Top left, Example iontophoretically filled pyramidal neuron in vSUB (left) and the rendering of its dendritic tree (right) using computer-assisted morphometry. The apical dendritic tree is pointing upward and extends into the molecular layer, whereas the axon and basal dendrites radiate from the opposite pole of the cell body. The red dashed circle demarcates the 150 μm boundary used to partition the dendritic tree for spine analyses. Top right, Examples of deconvolved confocal laser-scanning microscopy images of dendritic segments from vSUB neurons as a function of treatment status. Neurons in vSUB appear to be insensitive to the effects of CVS, because no differences were found in any of the structural indices examined in the treatment groups (middle and bottom rows).

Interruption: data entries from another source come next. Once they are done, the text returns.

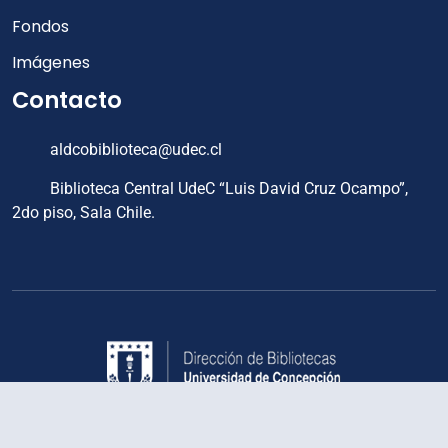
Fondos
Imágenes
Contacto
aldcobiblioteca@udec.cl
Biblioteca Central UdeC “Luis David Cruz Ocampo”,
2do piso, Sala Chile.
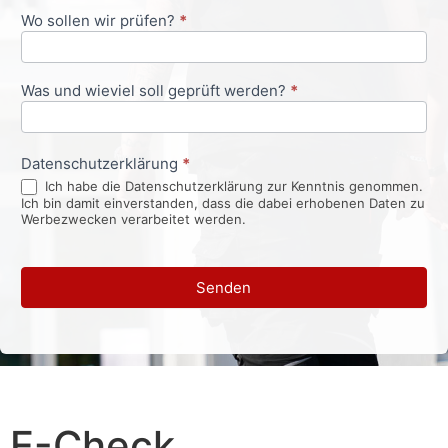
Wo sollen wir prüfen?
*
Was und wieviel soll geprüft werden?
*
Datenschutzerklärung
*
Ich habe die Datenschutzerklärung zur Kenntnis genommen.
Ich bin damit einverstanden, dass die dabei erhobenen Daten zu
Werbezwecken verarbeitet werden.
Senden
E-Check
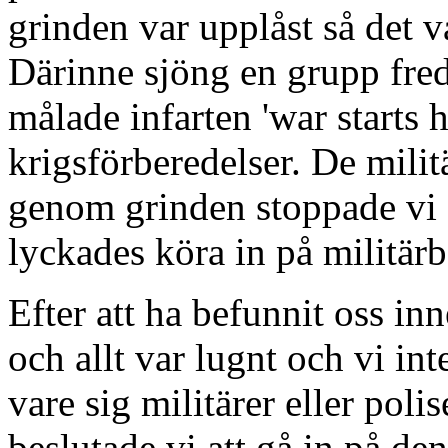
grinden var upplåst så det v
Därinne sjöng en grupp fre
målade infarten 'war starts h
krigsförberedelser. De mili
genom grinden stoppade vi f
lyckades köra in på militärb
Efter att ha befunnit oss i
och allt var lugnt och vi i
vare sig militärer eller polis
beslutade vi att gå in på de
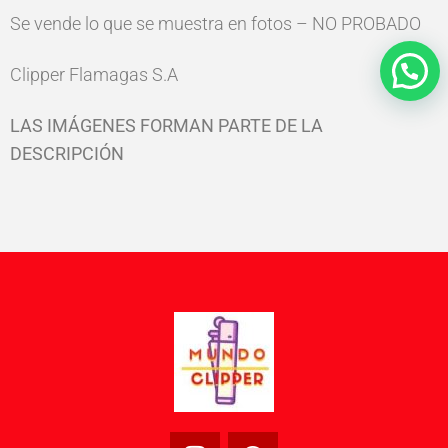
Se vende lo que se muestra en fotos – NO PROBADO
Clipper Flamagas S.A
LAS IMÁGENES FORMAN PARTE DE LA
DESCRIPCIÓN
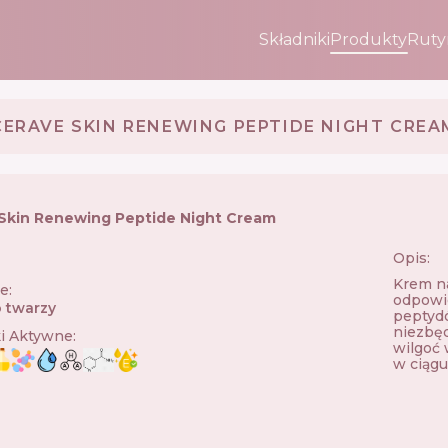
Składniki
Produkty
Ruty
CERAVE SKIN RENEWING PEPTIDE NIGHT CREA
Skin Renewing Peptide Night Cream
Opis:
🇸
Krem na
ie
:
odpowie
 twarzy
peptyd
niezbęd
ki Aktywne
:
wilgoć 
w ciągu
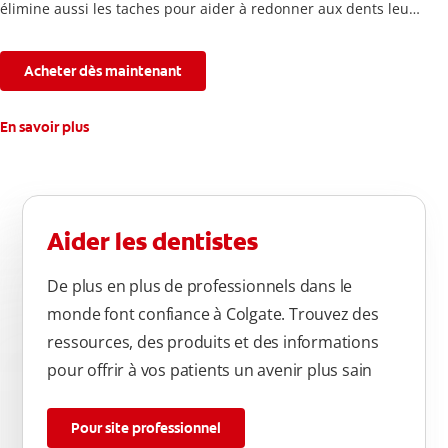
élimine aussi les taches pour aider à redonner aux dents leur
blancheur naturelle, avec la fraîcheur Colgate que vous
connaissez.
Acheter dès maintenant
En savoir plus
Aider les dentistes
De plus en plus de professionnels dans le
monde font confiance à Colgate. Trouvez des
ressources, des produits et des informations
pour offrir à vos patients un avenir plus sain
Pour site professionnel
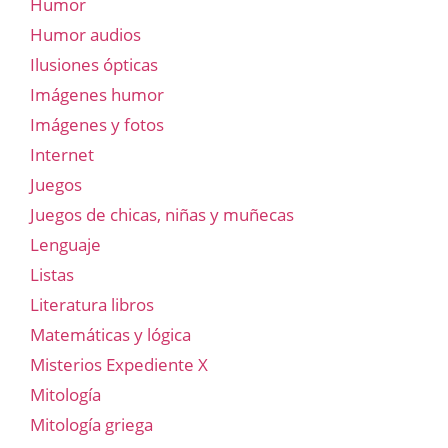
Humor
Humor audios
Ilusiones ópticas
Imágenes humor
Imágenes y fotos
Internet
Juegos
Juegos de chicas, niñas y muñecas
Lenguaje
Listas
Literatura libros
Matemáticas y lógica
Misterios Expediente X
Mitología
Mitología griega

Data are represented as mean ± SEM and are based on animal averages for each index (i.e., n = 5 animals per group; n = 1–3 segments per neuron; n = 5 neurons per animal). Scale bar: top left, middle images, 50 μm; three images in top right, 5 μm.

Figure 6.

Dark-field photomicrographs (top) show representative examples of CRF mRNA expression in PVH as a function of treatment status. Middle right, Histogram showing mean ± SEM for relative levels of CRF mRNA expression in treatment groups. Restraint led to increases in CRF mRNA expression in PVH after 30 min restraint stress compared with unstressed control animals, whereas this effect was further enhanced after CVS exposure. *p < 0.05, differs significantly from the unstressed control group; ^†p < 0.05, differs significantly from the acute stress group. n = 4–5 per group. Bottom row, Mean ± SEM plasma corticosterone (CORT) levels in control and CVS groups before (0 min) and at 30 min intervals after exposure to restraint (Restr.). Whereas stress significantly increased levels of plasma CORT in both treatment groups, CVS animals showed prolonged increases at 60 and 90 min based on within-group comparison with pre-stress levels and between-group measures at each of these time points (p < 0.05 for each). *p < 0.05, differs significantly from basal (0 min) values within each group; ^†p < 0.05, differs significantly from acutely restrained animals. n = 6 per group.

Figure 7.

Photomicrographs show representative examples of dual immunoperoxidase staining of FB and Fos (arrows) at high magnification in treatment groups (rows) in PL and vSUB (columns). Thirty minutes of restraint increased overall levels of Fos expression and colocalization for Fos and tracer in PL and vSUB. CVS-treated animals showed a marked reduction in dual labeling for Fos and FB in PL compared with previously unstressed animals in response to the restraint challenge, whereas overall Fos levels remained elevated in this cortical subfield. In contrast, no significant decrements in either Fos plus FB or Fos were noted in vSUB as a function of CVS treatment. Bottom, Histograms showing mean ± SEM for Fos plus FB (white bars) and Fos only (blue bars). Although PL showed decreases in dual colocalization for Fos and FB after CVS, Fos plus FB labeled cells in vSUB were not significantly different between acute and CVS groups. Contr, Control. *p < 0.05, differs significantly from unstressed controls; ^†p < 0.05, differs significantly from the acute stress group. n = 4–5 per group.